In conclusion, Fig.4 and many other data plots given in the paper show quite conclusively that the D-Wave computer is doing quantum tunneling.

Separability Concerns

(This section deals with concerns about the separability of the density matrix describing the collection of 128 qubits in the D-wave computer. If you don’t know what a separable density matrix is, check out the appendix at the end of this blog post).

Some experts, while agreeing that the D-Wave computer is doing quantum tunneling, have pointed out that the D-wave machine uses a non-entangled density matrix, and that the (few) known quantum algorithms that give exponential speedups use entangled density matrices. However, this is not a very strong objection at the present time, because the claim

IF a quantum algorithm uses a non-entangled density matrix, THEN there are classical algorithms that can calculate the same thing as the quantum algorithm and just as fast (i.e., with the same time complexity)

has not been proven yet, and may not even be true. That this claim hasn’t been proven yet, has been emphasized (in more technical language) by Scott Aaronson in his blog post about the paper.
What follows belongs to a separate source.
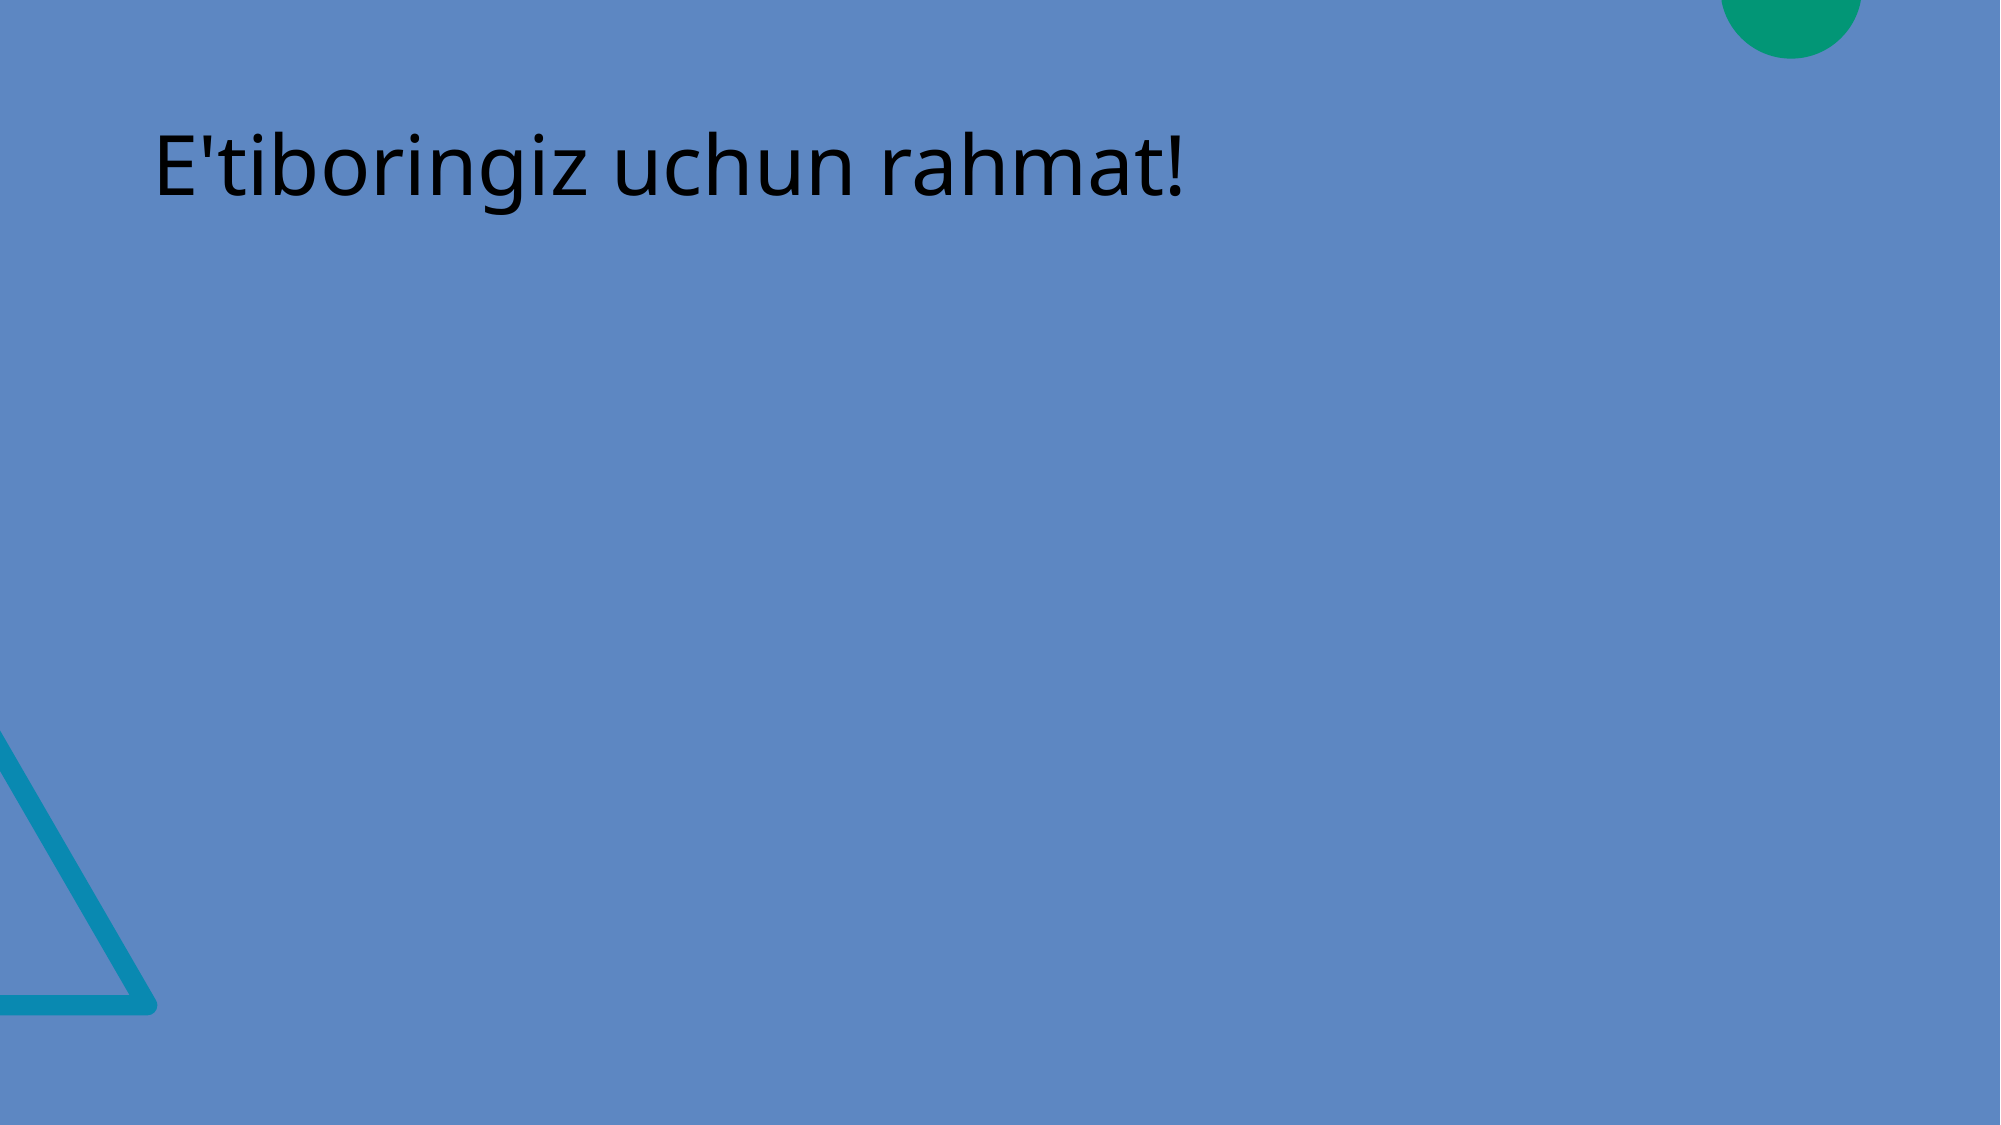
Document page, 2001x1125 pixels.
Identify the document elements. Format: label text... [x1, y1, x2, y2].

title E'tiboringiz uchun rahmat! [137, 59, 1863, 278]
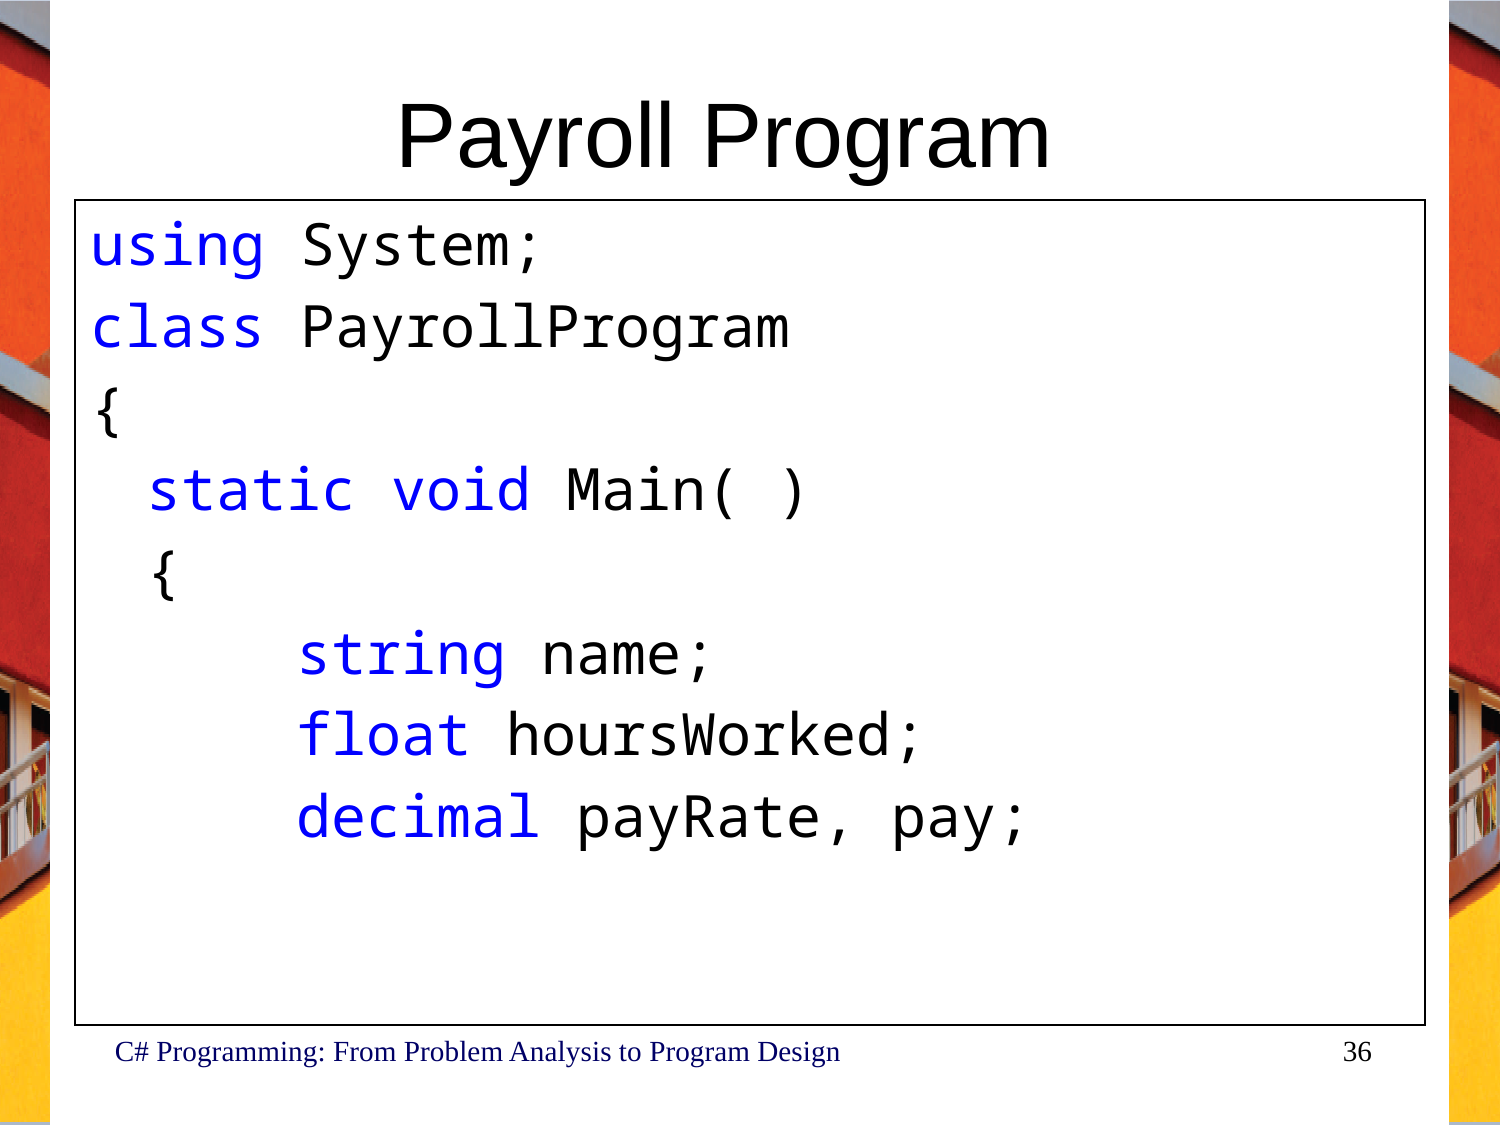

Even though the density matrix for the D-wave computer is separable, it is not totally classical, because it is non-diagonal in the physical basis, and it also exhibits quantum tunneling, which is a non-classical property. I find it hard to believe that a machine with the ability to do quantum tunneling cannot do some calculations faster (i.e., with a more favorable time-complexity) than any classical machine. I say this because a machine used for minimizing functions that takes advantage of quantum tunneling might be able to escape local minima on which a classical computer would get stuck.

Appendix: Separable Density Matrices

A two-part density matrix $\rho_{AB}$ is said to be separable iff it can be written as $\rho_{AB} = \sum_{i=1}^n w_i \rho^i_A\otimes \rho^i_B$, where $n>0$, where $w_1, w_2, \ldots, w_n$ are positive numbers which add up to one, and where, for all $i$, $\ \rho^i_A$ and $\rho^i_B$ are density matrices. A non-separable density matrix is said to be entangled. For example, if $\rho_{AB}$ represents two qubits and acts on the vector space spanned by the states $\{|00\rangle, |01\rangle, |10\rangle, |11\rangle\}$, then

$\rho_{AB} = \left[ \begin{array}{cccc}\frac{1}{2}&0&0& \frac{1}{2} \\ 0&0&0&0\\ 0&0&0&0\\ \frac{1}{2} &0&0&\frac{1}{2}\end{array}\right]$

is non-separable (i.e. entangled), whereas

$\rho_{AB} = \left[ \begin{array}{cccc}\frac{1}{2}&0&0&0\\ 0&0&0&0\\ 0&0&0&0\\ 0&0&0&\frac{1}{2}\end{array}\right]$

is separable (i.e., non-entangled).

If the system AB is classical, then $\rho_{AB}$ is diagonal. A diagonal $\rho_{AB}$ with diagonal elements $P(a,b)$ is separable iff $P(a,b)$ can be written in the form $P(a,b)= \sum_i P(a|i)P(b|i)P(i)$. (Note that this condition is related to conditional independence. $P(a,b|i)$ is conditionally independent if $P(a,b|i)= P(a|i)P(b|i)$). All probability distributions $P(a,b)$ can be written in this form. Just write $P(a,b) = \sum_{a',b'} \delta_a^{a'} \delta_b^{b'}P(a',b')$ and set $i=(a',b')$. Hence, all classical multi-part density matrices are separable.